Please retype all of the records below word for word, leaving out any pictures.

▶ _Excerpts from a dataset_
+-------+

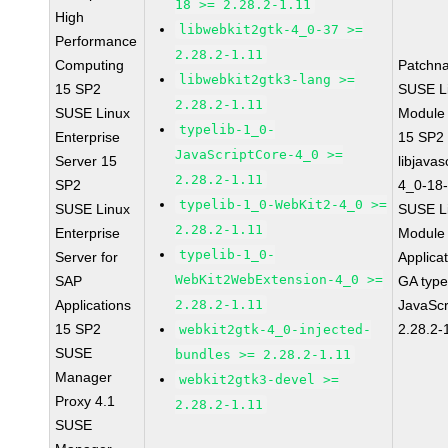
18 >= 2.28.2-1.11
High
libwebkit2gtk-4_0-37 >=
Performance
2.28.2-1.11
Computing
Patchn
libwebkit2gtk3-lang >=
15 SP2
SUSE Li
2.28.2-1.11
SUSE Linux
Module
typelib-1_0-
Enterprise
15 SP2
JavaScriptCore-4_0 >=
Server 15
libjavas
2.28.2-1.11
SP2
4_0-18-
typelib-1_0-WebKit2-4_0 >=
SUSE Linux
SUSE Li
2.28.2-1.11
Enterprise
Module 
typelib-1_0-
Server for
Applica
WebKit2WebExtension-4_0 >=
SAP
GA type
Applications
2.28.2-1.11
JavaScr
15 SP2
2.28.2-
webkit2gtk-4_0-injected-
SUSE
bundles >= 2.28.2-1.11
Manager
webkit2gtk3-devel >=
Proxy 4.1
2.28.2-1.11
SUSE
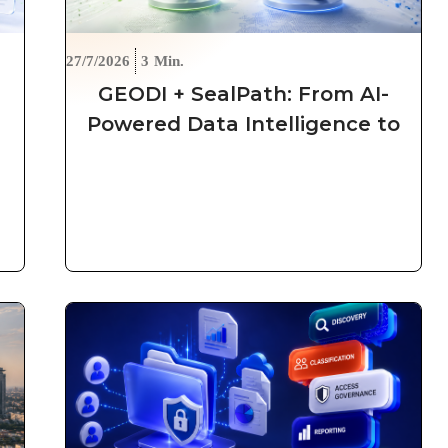
27/7/2026
3
Min.
GEODI + SealPath: From AI-
e
Powered Data Intelligence to
Automated, Persistent
Protection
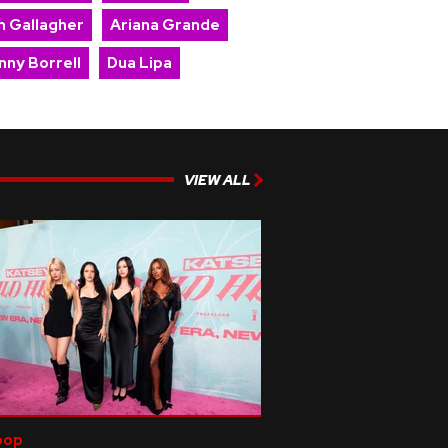
m Gallagher
Ariana Grande
nny Borrell
Dua Lipa
VIEW ALL
pop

+-------+

▶ _ANSWER FOR THIS EXERCISE_
18 >= 2.28.2-1.11
High
libwebkit2gtk-4_0-37 >=
Performance
2.28.2-1.11
Computing
Patchn
libwebkit2gtk3-lang >=
15 SP2
SUSE Li
2.28.2-1.11
SUSE Linux
Module
typelib-1_0-
Enterprise
15 SP2
JavaScriptCore-4_0 >=
Server 15
libjavas
2.28.2-1.11
SP2
4_0-18-
typelib-1_0-WebKit2-4_0 >=
SUSE Linux
SUSE Li
2.28.2-1.11
Enterprise
Module 
typelib-1_0-
Server for
Applica
WebKit2WebExtension-4_0 >=
SAP
GA type
Applications
2.28.2-1.11
JavaScr
15 SP2
2.28.2-
webkit2gtk-4_0-injected-
SUSE
bundles >= 2.28.2-1.11
Manager
webkit2gtk3-devel >=
Proxy 4.1
2.28.2-1.11
SUSE
27/7/2026
3
Min.
GEODI + SealPath: From AI-
e
Powered Data Intelligence to
Automated, Persistent
Protection
m Gallagher
Ariana Grande
nny Borrell
Dua Lipa
VIEW ALL
pop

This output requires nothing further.